Pasó por etapas de gran aridez que expuso minuciosamente en su obra Vida espiritual. Esas experiencias fueron forjando su imparable ascenso espiritual que estuvo marcado por las renuncias, en medio de las cuales ofrendó su amor a Dios sin escatimar esfuerzos. Era el signo de una vida ascética impecable que tenía como soporte, junto a la Eucaristía y a la oración continua, esta aspiración: “entrar en el Sagrado Corazón de Jesús y ahogarse en el océano de sus dolorosísimos sufrimientos”. En ese tiempo la Iglesia se estremecía por el impacto que las tesis luteranas estaban teniendo en Alemania. Paralelamente, la desidia, origen de tantos desmanes, se había apoderado del espíritu de muchos eclesiásticos. Y Camila se afligía viendo tambalearse los cimientos de la unidad. Por eso, en su oración y entrega incluía específicamente la intención de obtener de Cristo la gracia de la conversión y, con ella, la reconciliación dentro de la Iglesia.
En su corazón revivía su amor por el Redentor, suplicando: “haz que yo te restituya amor por amor, sangre por sangre, vida por vida”. Pronto se le presentó la ocasión de cumplir tan ferviente deseo. En 1501 se desencadenó una aterradora tragedia familiar. Alejandro VI excomulgó al príncipe de Varano y lo privó de sus derechos. Al tiempo, arrasaron Camerino y asesinaron al padre y tres hermanos de Camila. Solo uno de ellos se libró de la muerte. La santa, en medio de su dolor, elevó sus súplicas por ellos al cielo y perdonó al asesino. El lema de su vida era: “‘Hacer el bien y sufrir el mal’, y sufrirlo no solos, sino con Jesús en la cruz”. Al año siguiente vio con preocupación que la masacre de Camerino podía reproducirse en el convento. Y huyendo del asedio de los Borgia, que ponía en peligro la vida de sus hermanas, partió a Fermo. No se diluyó el alto riesgo y como los señores de Fermo podían sufrir represalias por haberle dado cobijo, se dirigió a Atri, Nápoles, teniendo a su lado a Isabel Piccolomini Todeschini, que estaba casada con Mateo de Aguaviva de Aragón.

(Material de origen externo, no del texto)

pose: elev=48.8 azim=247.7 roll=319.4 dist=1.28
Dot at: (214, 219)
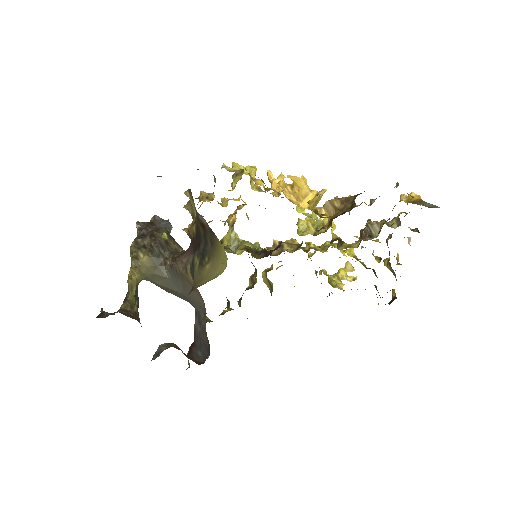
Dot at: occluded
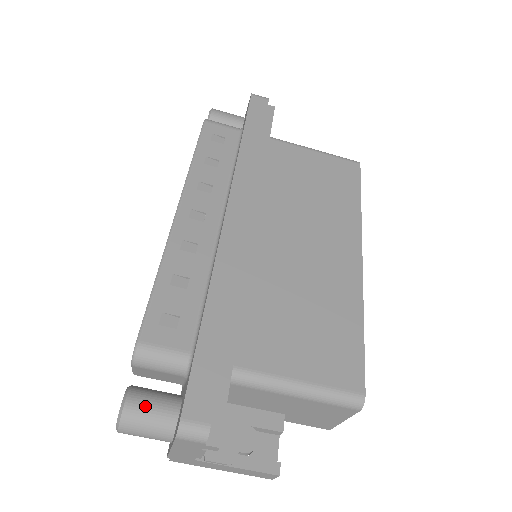
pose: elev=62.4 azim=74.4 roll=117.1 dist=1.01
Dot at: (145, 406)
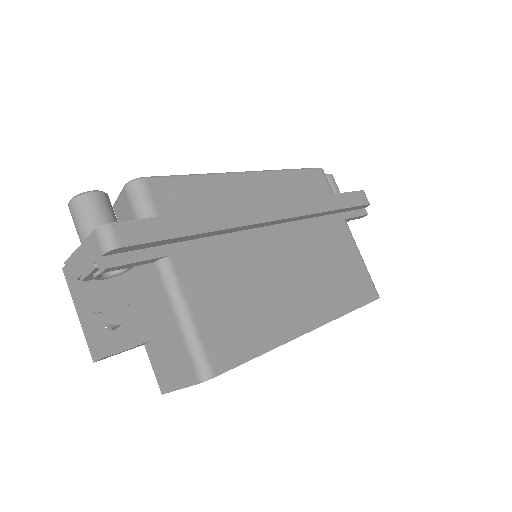
Dot at: (101, 207)
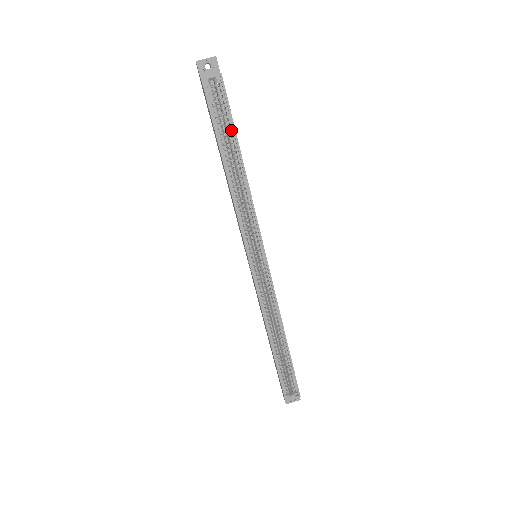
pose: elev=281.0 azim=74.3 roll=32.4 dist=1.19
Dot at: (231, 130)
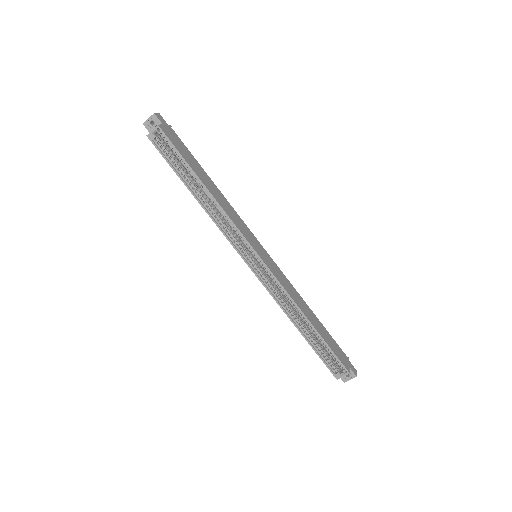
Dot at: occluded
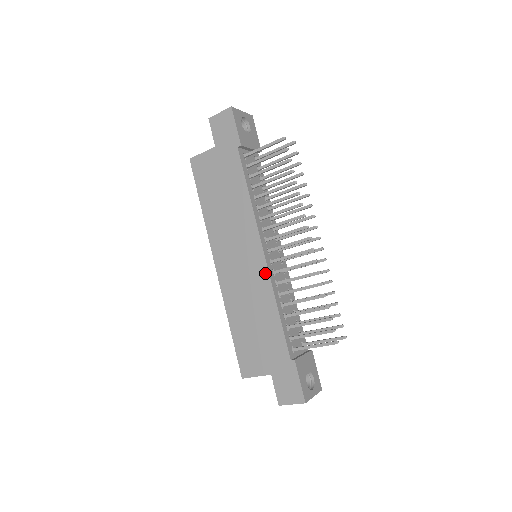
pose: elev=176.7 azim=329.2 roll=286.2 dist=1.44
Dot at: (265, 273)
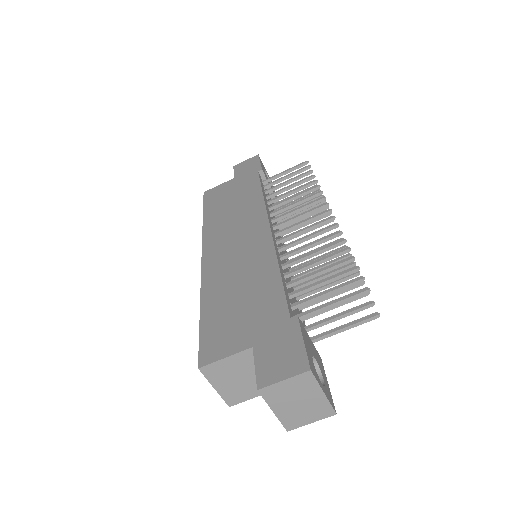
Dot at: (268, 242)
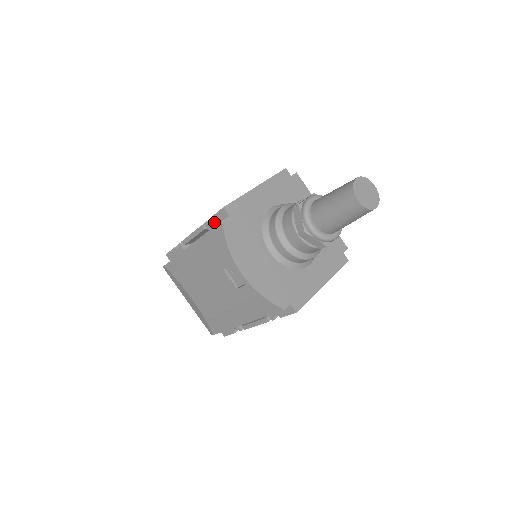
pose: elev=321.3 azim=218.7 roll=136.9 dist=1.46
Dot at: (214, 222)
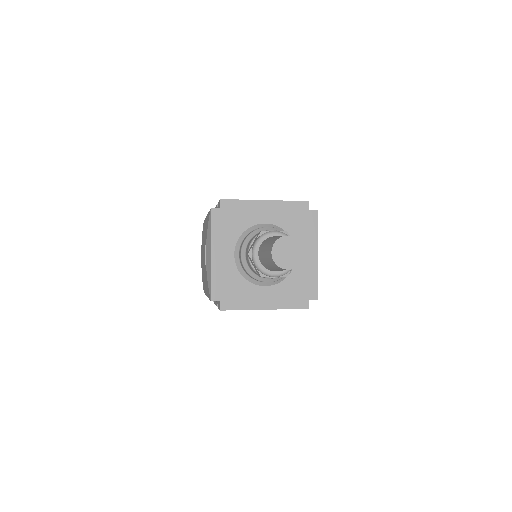
Dot at: (218, 207)
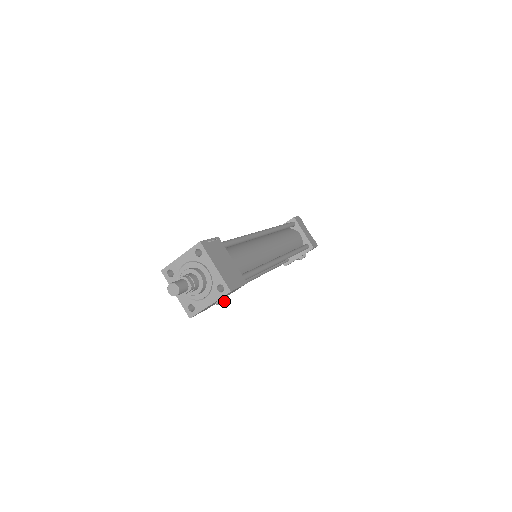
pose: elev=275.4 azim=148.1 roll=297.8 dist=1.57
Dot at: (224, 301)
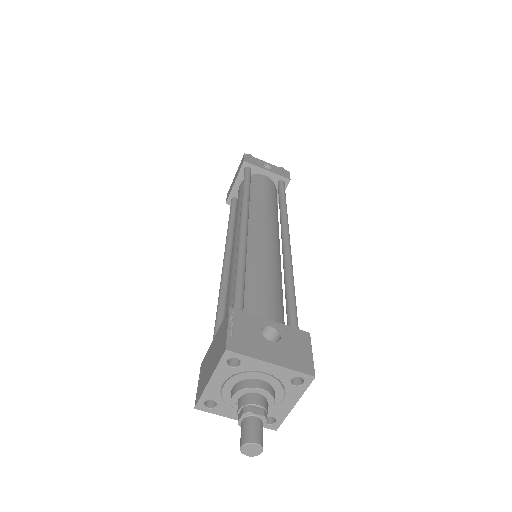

La muerte del papa Borgia le permitió regresar a Camerino. Después, coincidió que su hermano Juan, el único que había sobrevivido al asalto, fue nombrado jefe de estado de la ciudad por el papa Julio II. Este pontífice en 1505 encomendó a Camila la fundación de un nuevo monasterio en Fermo. Luego ella abrió otro en San Severino Marche ocupándose también de formar a las monjas. De ambos fue reelegida abadesa en diversas ocasiones. Su vida se apagó el 31 de mayo de 1524 a consecuencia de la peste que se desató en Camerino. Tenía 66 años, 43 de los cuales habían discurrido en la intimidad del claustro. Gregorio XVI la beatificó el 7 de abril de 1843. Benedicto XVI la canonizó el 17 de octubre de 2010.